GESTELLTE AUFGABE 1. Überführe den Abschnitt der unten folgenden Einträge vom ersten Eintrag bis einschließlich der Zeile, die „22 Inch 1680x1050“ enthält, in eine JSON-Liste von Zeichenketten, mit einer Zeichenkette je Zeile und ohne Leerzeilen.

TEXTAUSZUG.
---------------

European Case Law Identifier: ECLI:AT:OGH0002:2013:0100OB00014.13A.0528.000
Spruch:
Der Revision wird Folge gegeben.
Das angefochtene Urteil wird aufgehoben.
Die Rechtssache wird zur neuerlichen Entscheidung an das Berufungsgericht zurückverwiesen.
Die Kosten des Revisionsverfahrens sind weitere Verfahrenskosten.
Begründung
Die Klägerin ist Eigentümerin der Wohnhausanlage M***** in 1150 Wien. Der Beklagte mietete mit Vertrag vom 19. 3. 2010 das Geschäftslokal R01 auf Stiege 14 dieser Anlage.
Die Klägerin begehrt die Zahlung der auf das Bestandobjekt entfallenden Betriebskosten ab Beginn des Mietverhältnisses in Höhe von zuletzt 4.466,31 EUR sA sowie die Räumung des Bestandobjekts. Der Beklagte vertrete den unhaltbaren rechtlichen Standpunkt, nur Hauptmietzins zu schulden.
Der Beklagte beantragte die Abweisung des Klagebegehrens und wendete ein, im Mietvertrag sei ein Pauschalmietzins in Höhe von 330,08 EUR inklusive Umsatzsteuer monatlich vereinbart worden. Die Klägerin habe diesen Pauschalmietzins auch monatelang vorgeschrieben. Erst Ende Dezember 2010 bzw Anfang Jänner 2011 seien dem Beklagten erstmals auch Betriebskosten vorgeschrieben worden. Der Text des Mietvertrags stamme allein von der Klägerin. Sollte sich die Klägerin im Mietvertrag undeutlich ausgedrückt haben, gereiche dies ausschließlich ihr zum Nachteil. Es treffe den Beklagten jedenfalls kein grobes Verschulden am Entstehen eines Mietzinsrückstands.

---------------

BEREITGESTELLTE EINTRÄGE.
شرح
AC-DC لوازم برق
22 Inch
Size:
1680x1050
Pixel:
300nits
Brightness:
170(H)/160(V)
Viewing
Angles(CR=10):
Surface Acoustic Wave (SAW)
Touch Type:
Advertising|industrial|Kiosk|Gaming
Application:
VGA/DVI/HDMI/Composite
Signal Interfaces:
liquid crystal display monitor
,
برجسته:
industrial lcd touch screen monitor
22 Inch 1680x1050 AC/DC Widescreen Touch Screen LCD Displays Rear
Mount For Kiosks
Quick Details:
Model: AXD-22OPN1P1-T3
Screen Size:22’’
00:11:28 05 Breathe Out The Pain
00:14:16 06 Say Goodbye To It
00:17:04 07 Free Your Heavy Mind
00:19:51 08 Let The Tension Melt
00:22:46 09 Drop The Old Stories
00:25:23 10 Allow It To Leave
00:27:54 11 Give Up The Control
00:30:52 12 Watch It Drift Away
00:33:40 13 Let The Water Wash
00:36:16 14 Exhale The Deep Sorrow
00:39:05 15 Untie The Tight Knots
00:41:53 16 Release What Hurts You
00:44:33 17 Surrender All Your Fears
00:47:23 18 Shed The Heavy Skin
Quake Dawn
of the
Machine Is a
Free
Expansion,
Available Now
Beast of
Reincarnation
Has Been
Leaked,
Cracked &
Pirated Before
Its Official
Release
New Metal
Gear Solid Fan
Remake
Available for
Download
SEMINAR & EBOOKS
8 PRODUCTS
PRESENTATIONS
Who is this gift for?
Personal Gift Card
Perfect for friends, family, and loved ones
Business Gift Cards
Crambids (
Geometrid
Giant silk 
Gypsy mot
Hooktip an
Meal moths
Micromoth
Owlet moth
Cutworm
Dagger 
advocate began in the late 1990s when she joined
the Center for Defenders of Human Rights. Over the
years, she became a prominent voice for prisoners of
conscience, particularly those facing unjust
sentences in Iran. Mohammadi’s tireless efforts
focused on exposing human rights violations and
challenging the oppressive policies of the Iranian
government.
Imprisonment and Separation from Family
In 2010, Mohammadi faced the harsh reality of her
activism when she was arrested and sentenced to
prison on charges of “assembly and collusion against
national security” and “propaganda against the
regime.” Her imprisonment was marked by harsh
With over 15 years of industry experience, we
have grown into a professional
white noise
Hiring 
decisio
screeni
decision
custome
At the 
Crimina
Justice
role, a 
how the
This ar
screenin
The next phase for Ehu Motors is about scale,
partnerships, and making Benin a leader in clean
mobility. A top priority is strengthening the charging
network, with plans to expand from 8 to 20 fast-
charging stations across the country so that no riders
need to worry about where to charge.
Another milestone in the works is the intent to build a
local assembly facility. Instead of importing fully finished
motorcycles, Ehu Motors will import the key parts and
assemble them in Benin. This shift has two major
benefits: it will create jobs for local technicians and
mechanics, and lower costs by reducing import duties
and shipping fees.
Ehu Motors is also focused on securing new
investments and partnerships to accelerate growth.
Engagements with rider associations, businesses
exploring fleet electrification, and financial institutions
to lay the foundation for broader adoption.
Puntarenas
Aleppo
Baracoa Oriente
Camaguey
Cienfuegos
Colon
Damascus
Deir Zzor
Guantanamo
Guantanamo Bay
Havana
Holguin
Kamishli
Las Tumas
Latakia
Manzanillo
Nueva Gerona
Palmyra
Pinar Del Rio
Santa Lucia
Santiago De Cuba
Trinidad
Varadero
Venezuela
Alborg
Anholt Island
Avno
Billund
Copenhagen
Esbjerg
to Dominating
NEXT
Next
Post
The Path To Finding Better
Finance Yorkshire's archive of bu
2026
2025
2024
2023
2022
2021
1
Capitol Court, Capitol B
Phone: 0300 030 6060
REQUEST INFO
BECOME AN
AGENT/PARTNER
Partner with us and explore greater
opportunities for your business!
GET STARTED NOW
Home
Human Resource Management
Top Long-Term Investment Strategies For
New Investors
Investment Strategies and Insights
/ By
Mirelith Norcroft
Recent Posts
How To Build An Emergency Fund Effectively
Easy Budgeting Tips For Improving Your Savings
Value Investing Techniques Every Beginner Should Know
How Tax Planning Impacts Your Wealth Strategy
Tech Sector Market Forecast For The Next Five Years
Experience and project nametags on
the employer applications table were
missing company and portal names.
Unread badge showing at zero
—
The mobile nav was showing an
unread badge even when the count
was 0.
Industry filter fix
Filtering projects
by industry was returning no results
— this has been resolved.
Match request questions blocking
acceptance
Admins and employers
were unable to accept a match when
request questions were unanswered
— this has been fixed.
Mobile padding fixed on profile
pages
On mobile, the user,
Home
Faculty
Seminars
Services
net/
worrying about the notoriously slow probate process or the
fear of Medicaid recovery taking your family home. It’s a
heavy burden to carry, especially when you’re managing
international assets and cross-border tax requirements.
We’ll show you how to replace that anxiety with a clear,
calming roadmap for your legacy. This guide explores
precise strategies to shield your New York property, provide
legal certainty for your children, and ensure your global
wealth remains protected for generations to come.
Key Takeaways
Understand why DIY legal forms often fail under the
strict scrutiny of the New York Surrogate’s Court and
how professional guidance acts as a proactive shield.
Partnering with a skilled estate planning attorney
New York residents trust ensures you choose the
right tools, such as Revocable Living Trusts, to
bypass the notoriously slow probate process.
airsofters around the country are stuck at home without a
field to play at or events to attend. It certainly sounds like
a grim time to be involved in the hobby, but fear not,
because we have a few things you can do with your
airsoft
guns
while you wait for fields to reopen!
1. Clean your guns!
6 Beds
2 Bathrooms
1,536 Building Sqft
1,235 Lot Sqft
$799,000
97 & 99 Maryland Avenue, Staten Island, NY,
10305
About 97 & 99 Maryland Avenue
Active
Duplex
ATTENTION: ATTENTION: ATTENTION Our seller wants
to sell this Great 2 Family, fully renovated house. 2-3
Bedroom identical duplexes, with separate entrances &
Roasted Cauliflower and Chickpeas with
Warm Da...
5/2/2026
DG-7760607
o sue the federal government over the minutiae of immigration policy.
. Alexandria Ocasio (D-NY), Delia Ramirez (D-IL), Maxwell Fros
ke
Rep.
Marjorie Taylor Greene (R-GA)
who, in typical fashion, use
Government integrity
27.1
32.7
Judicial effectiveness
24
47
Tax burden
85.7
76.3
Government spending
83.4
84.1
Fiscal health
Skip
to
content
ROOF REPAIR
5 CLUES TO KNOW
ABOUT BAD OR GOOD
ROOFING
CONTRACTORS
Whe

---------------

GESTELLTE AUFGABE 2. Gib aus der Entscheidung oben den Abschnitt von „European Case Law“ bis einschließlich „Hauptmietzins zu schulden.“ wortgetreu wieder.

SCHRIFTLICHE ANTWORT 1.
[
  "شرح",
  "AC-DC لوازم برق",
  "22 Inch",
  "Size:",
  "1680x1050",
  "Pixel:",
  "300nits",
  "Brightness:",
  "170(H)/160(V)",
  "Viewing",
  "Angles(CR=10):",
  "Surface Acoustic Wave (SAW)",
  "Touch Type:",
  "Advertising|industrial|Kiosk|Gaming",
  "Application:",
  "VGA/DVI/HDMI/Composite",
  "Signal Interfaces:",
  "liquid crystal display monitor",
  ",",
  "برجسته:",
  "industrial lcd touch screen monitor",
  "22 Inch 1680x1050 AC/DC Widescreen Touch Screen LCD Displays Rear"
]

SCHRIFTLICHE ANTWORT 2.
European Case Law Identifier: ECLI:AT:OGH0002:2013:0100OB00014.13A.0528.000
Spruch:
Der Revision wird Folge gegeben.
Das angefochtene Urteil wird aufgehoben.
Die Rechtssache wird zur neuerlichen Entscheidung an das Berufungsgericht zurückverwiesen.
Die Kosten des Revisionsverfahrens sind weitere Verfahrenskosten.
Begründung
Die Klägerin ist Eigentümerin der Wohnhausanlage M***** in 1150 Wien. Der Beklagte mietete mit Vertrag vom 19. 3. 2010 das Geschäftslokal R01 auf Stiege 14 dieser Anlage.
Die Klägerin begehrt die Zahlung der auf das Bestandobjekt entfallenden Betriebskosten ab Beginn des Mietverhältnisses in Höhe von zuletzt 4.466,31 EUR sA sowie die Räumung des Bestandobjekts. Der Beklagte vertrete den unhaltbaren rechtlichen Standpunkt, nur Hauptmietzins zu schulden.